### Task to complete
Each line of the listing below must be retyped exactly, with images left out.

### Source material
○ ○ ○ ○ ○

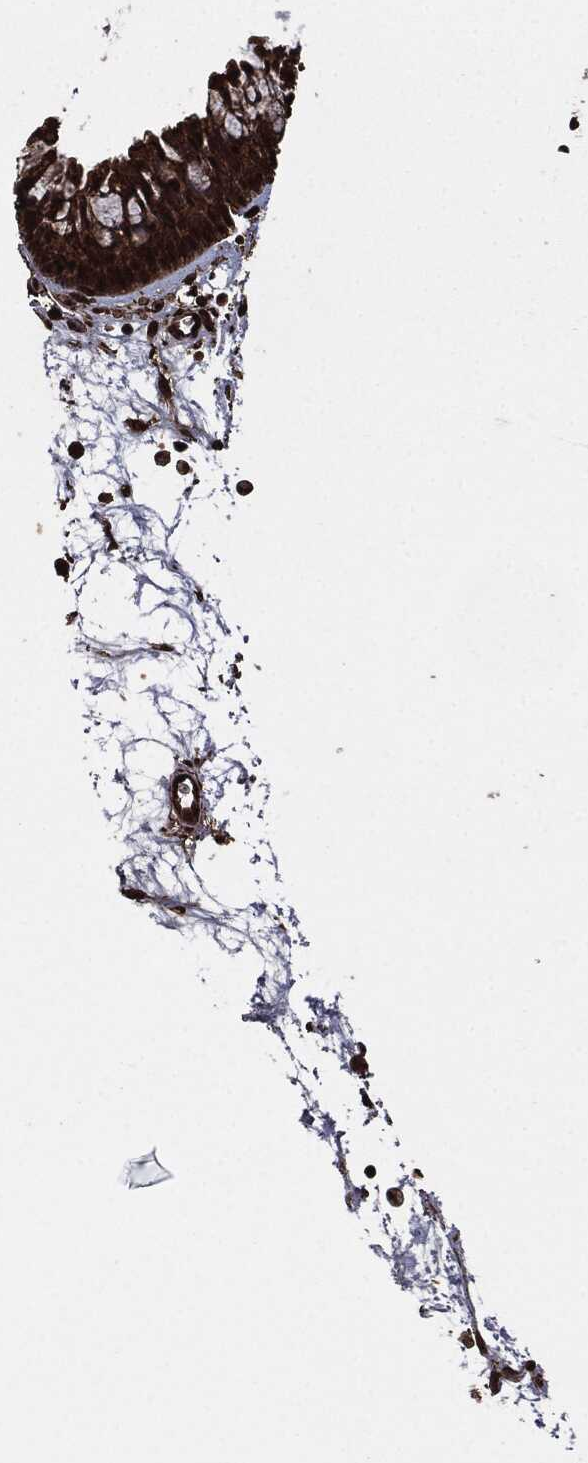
{"staining": {"intensity": "strong", "quantity": ">75%", "location": "cytoplasmic/membranous"}, "tissue": "nasopharynx", "cell_type": "Respiratory epithelial cells", "image_type": "normal", "snomed": [{"axis": "morphology", "description": "Normal tissue, NOS"}, {"axis": "topography", "description": "Nasopharynx"}], "caption": "A brown stain shows strong cytoplasmic/membranous positivity of a protein in respiratory epithelial cells of normal human nasopharynx. (IHC, brightfield microscopy, high magnification).", "gene": "HRAS", "patient": {"sex": "male", "age": 58}}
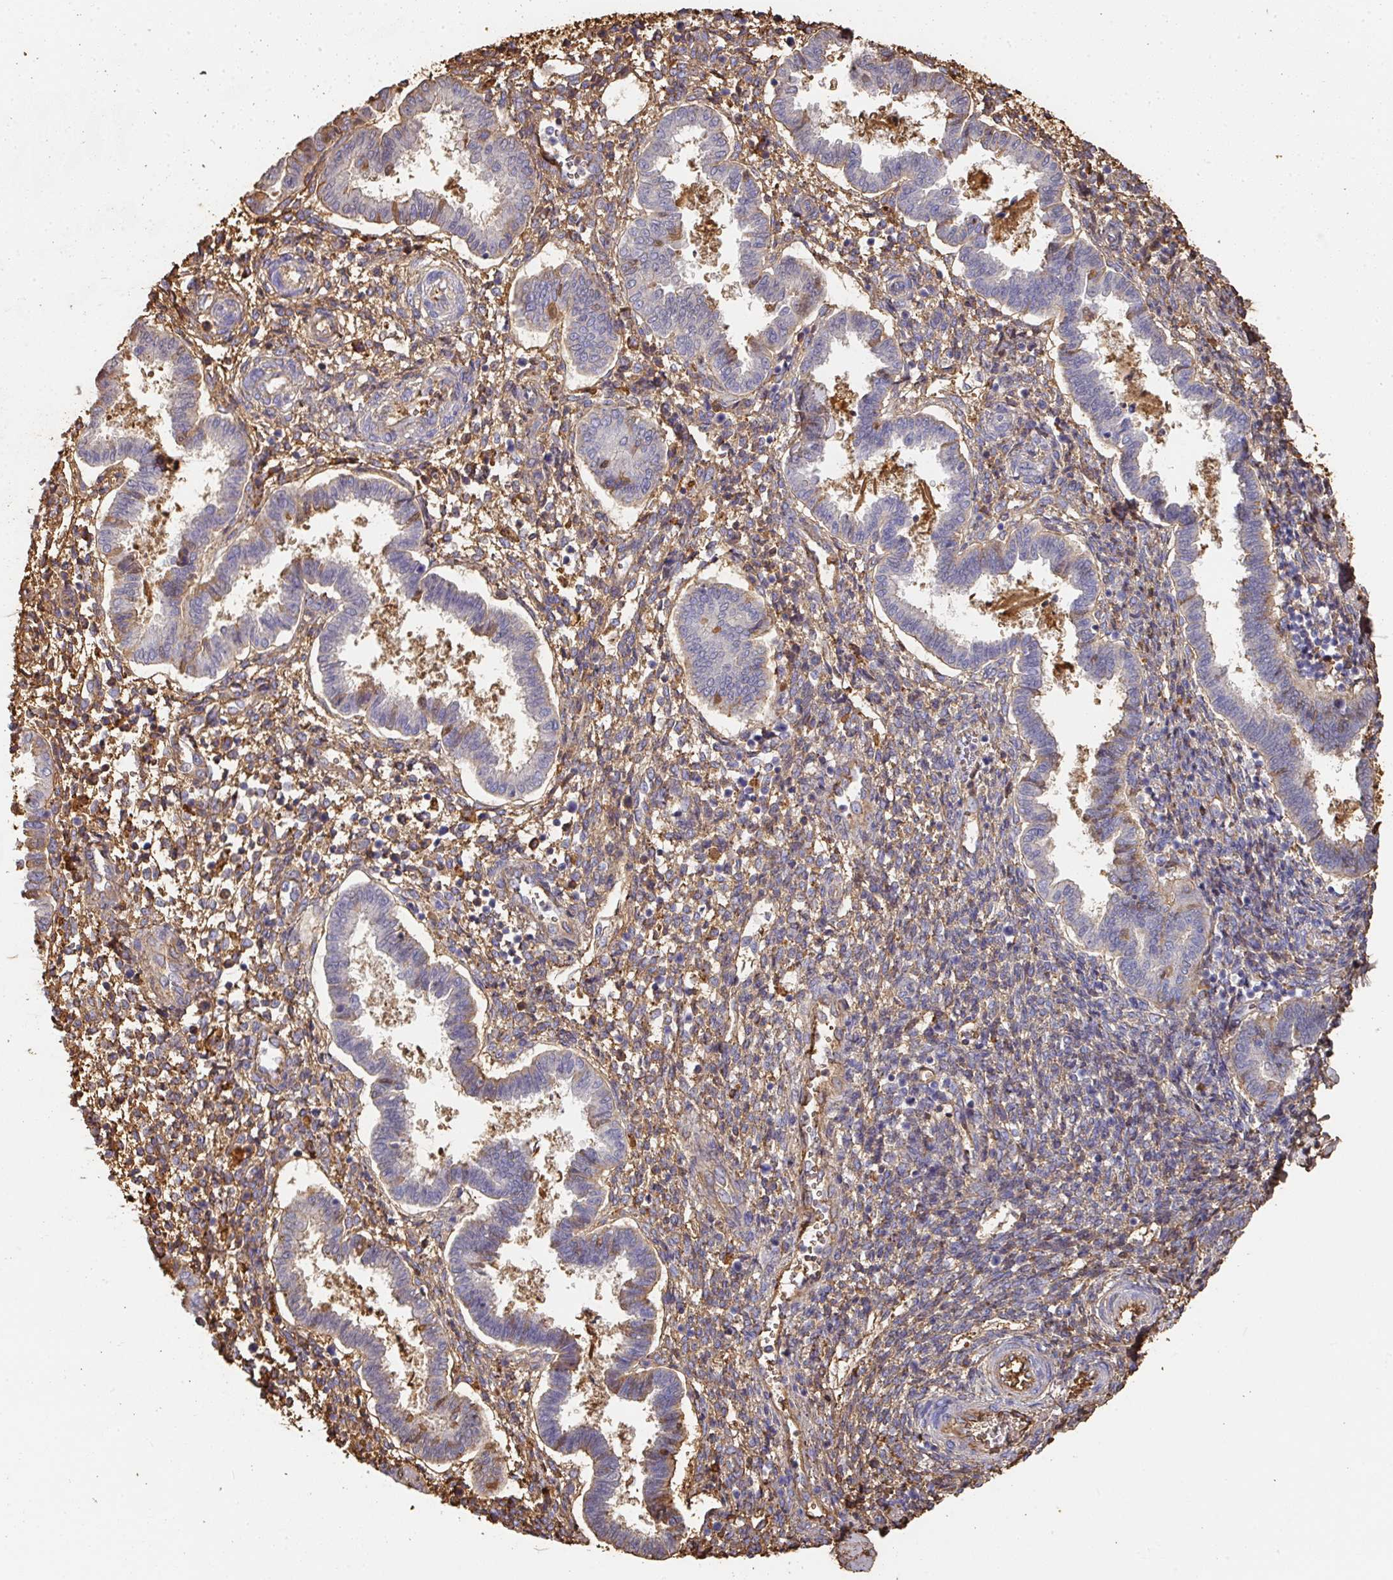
{"staining": {"intensity": "moderate", "quantity": "<25%", "location": "cytoplasmic/membranous"}, "tissue": "endometrium", "cell_type": "Cells in endometrial stroma", "image_type": "normal", "snomed": [{"axis": "morphology", "description": "Normal tissue, NOS"}, {"axis": "topography", "description": "Endometrium"}], "caption": "A histopathology image showing moderate cytoplasmic/membranous staining in about <25% of cells in endometrial stroma in benign endometrium, as visualized by brown immunohistochemical staining.", "gene": "ALB", "patient": {"sex": "female", "age": 24}}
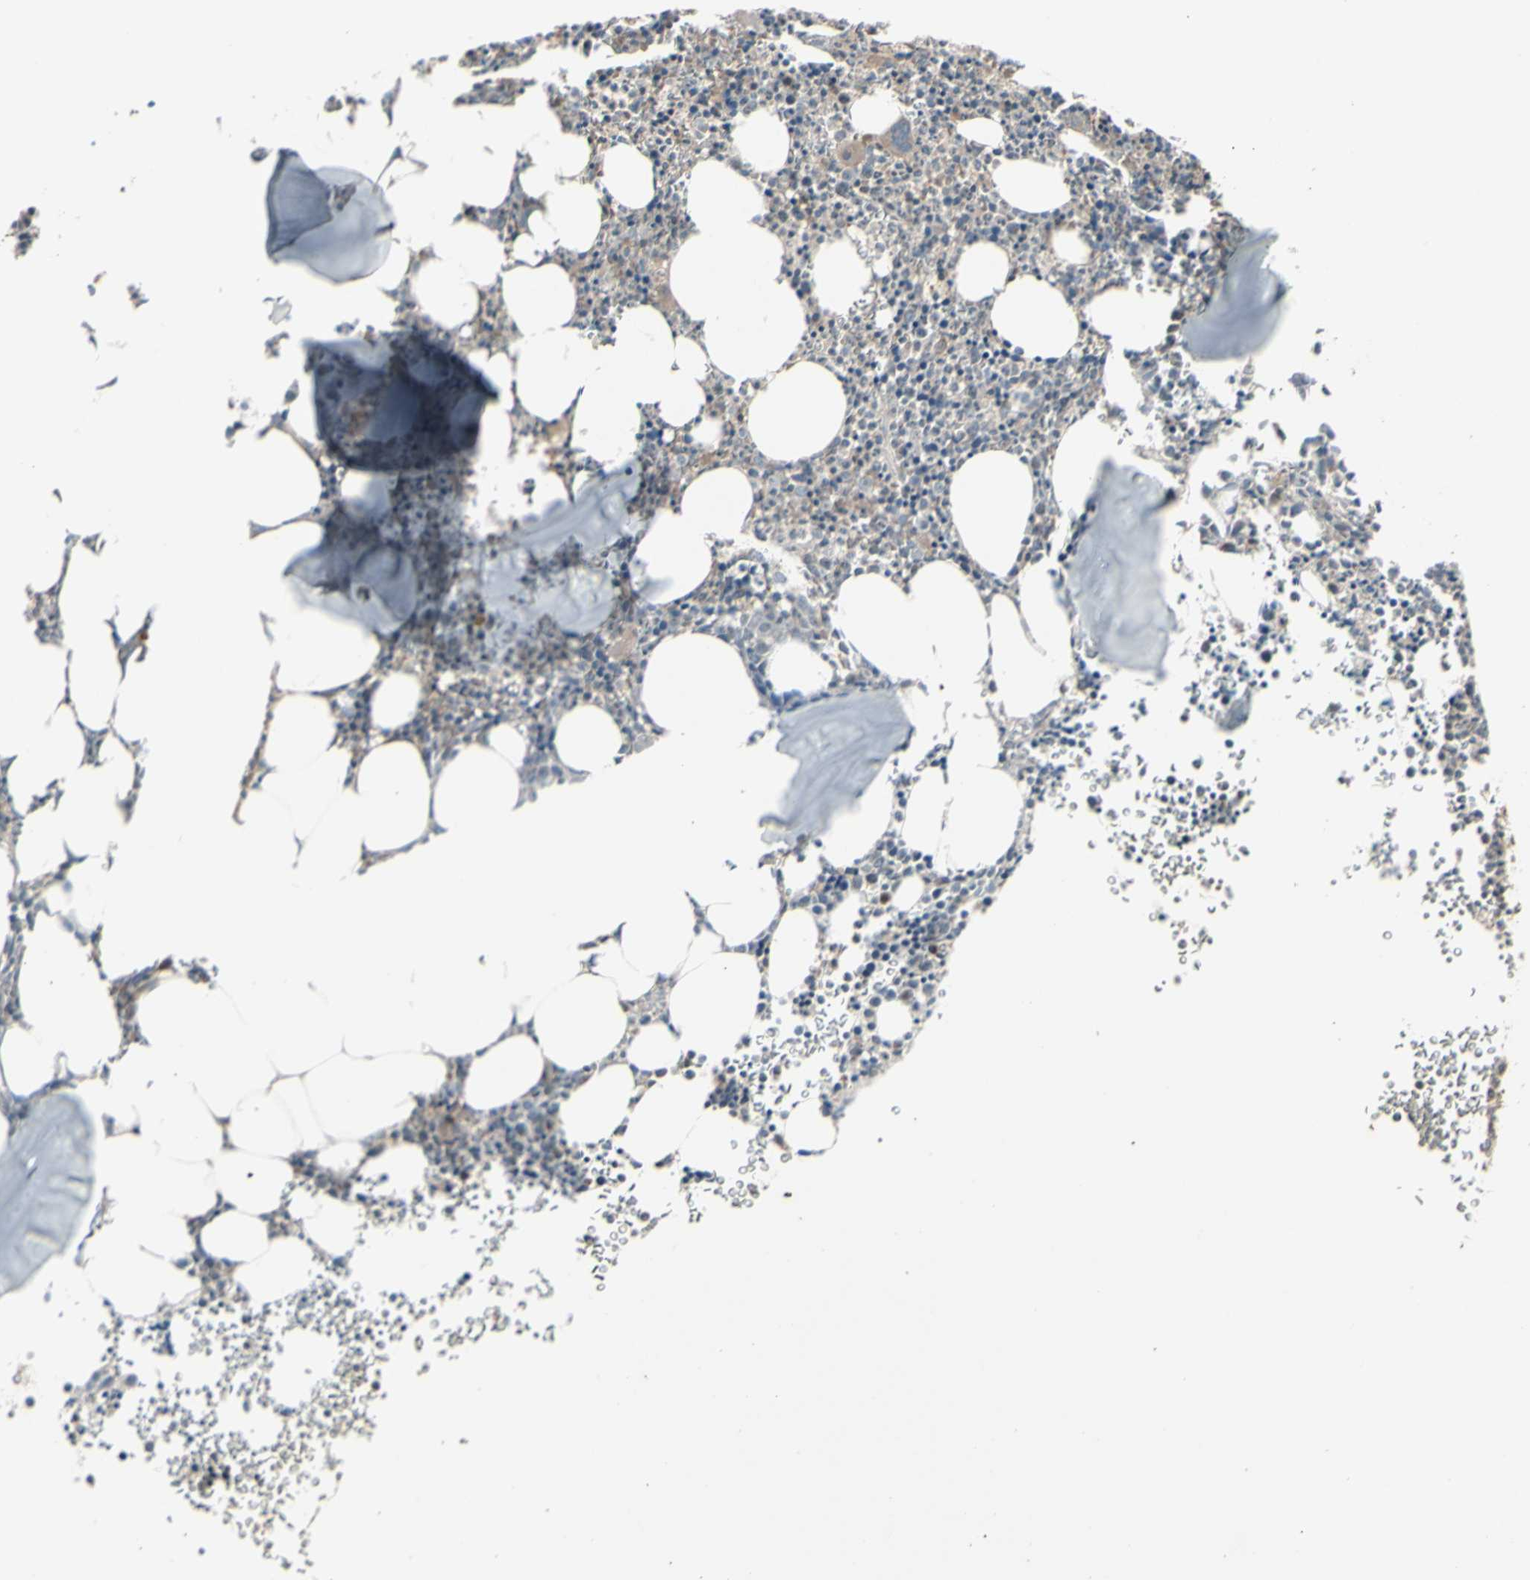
{"staining": {"intensity": "moderate", "quantity": "<25%", "location": "cytoplasmic/membranous"}, "tissue": "bone marrow", "cell_type": "Hematopoietic cells", "image_type": "normal", "snomed": [{"axis": "morphology", "description": "Normal tissue, NOS"}, {"axis": "morphology", "description": "Inflammation, NOS"}, {"axis": "topography", "description": "Bone marrow"}], "caption": "Hematopoietic cells reveal low levels of moderate cytoplasmic/membranous expression in about <25% of cells in unremarkable human bone marrow. Ihc stains the protein of interest in brown and the nuclei are stained blue.", "gene": "CSK", "patient": {"sex": "female", "age": 61}}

○ ○ ○ ○ ○

### Written solution
{"staining": {"intensity": "strong", "quantity": ">75%", "location": "cytoplasmic/membranous"}, "tissue": "nasopharynx", "cell_type": "Respiratory epithelial cells", "image_type": "normal", "snomed": [{"axis": "morphology", "description": "Normal tissue, NOS"}, {"axis": "topography", "description": "Nasopharynx"}], "caption": "A brown stain shows strong cytoplasmic/membranous positivity of a protein in respiratory epithelial cells of normal human nasopharynx. (IHC, brightfield microscopy, high magnification).", "gene": "HRAS", "patient": {"sex": "male", "age": 58}}
{"staining": {"intensity": "moderate", "quantity": "<25%", "location": "cytoplasmic/membranous"}, "tissue": "endometrium", "cell_type": "Cells in endometrial stroma", "image_type": "normal", "snomed": [{"axis": "morphology", "description": "Normal tissue, NOS"}, {"axis": "topography", "description": "Endometrium"}], "caption": "A histopathology image showing moderate cytoplasmic/membranous staining in about <25% of cells in endometrial stroma in benign endometrium, as visualized by brown immunohistochemical staining.", "gene": "ALB", "patient": {"sex": "female", "age": 24}}
{"staining": {"intensity": "moderate", "quantity": "<25%", "location": "cytoplasmic/membranous"}, "tissue": "bone marrow", "cell_type": "Hematopoietic cells", "image_type": "normal", "snomed": [{"axis": "morphology", "description": "Normal tissue, NOS"}, {"axis": "morphology", "description": "Inflammation, NOS"}, {"axis": "topography", "description": "Bone marrow"}], "caption": "Hematopoietic cells reveal low levels of moderate cytoplasmic/membranous expression in about <25% of cells in unremarkable human bone marrow. Ihc stains the protein of interest in brown and the nuclei are stained blue.", "gene": "CSK", "patient": {"sex": "female", "age": 61}}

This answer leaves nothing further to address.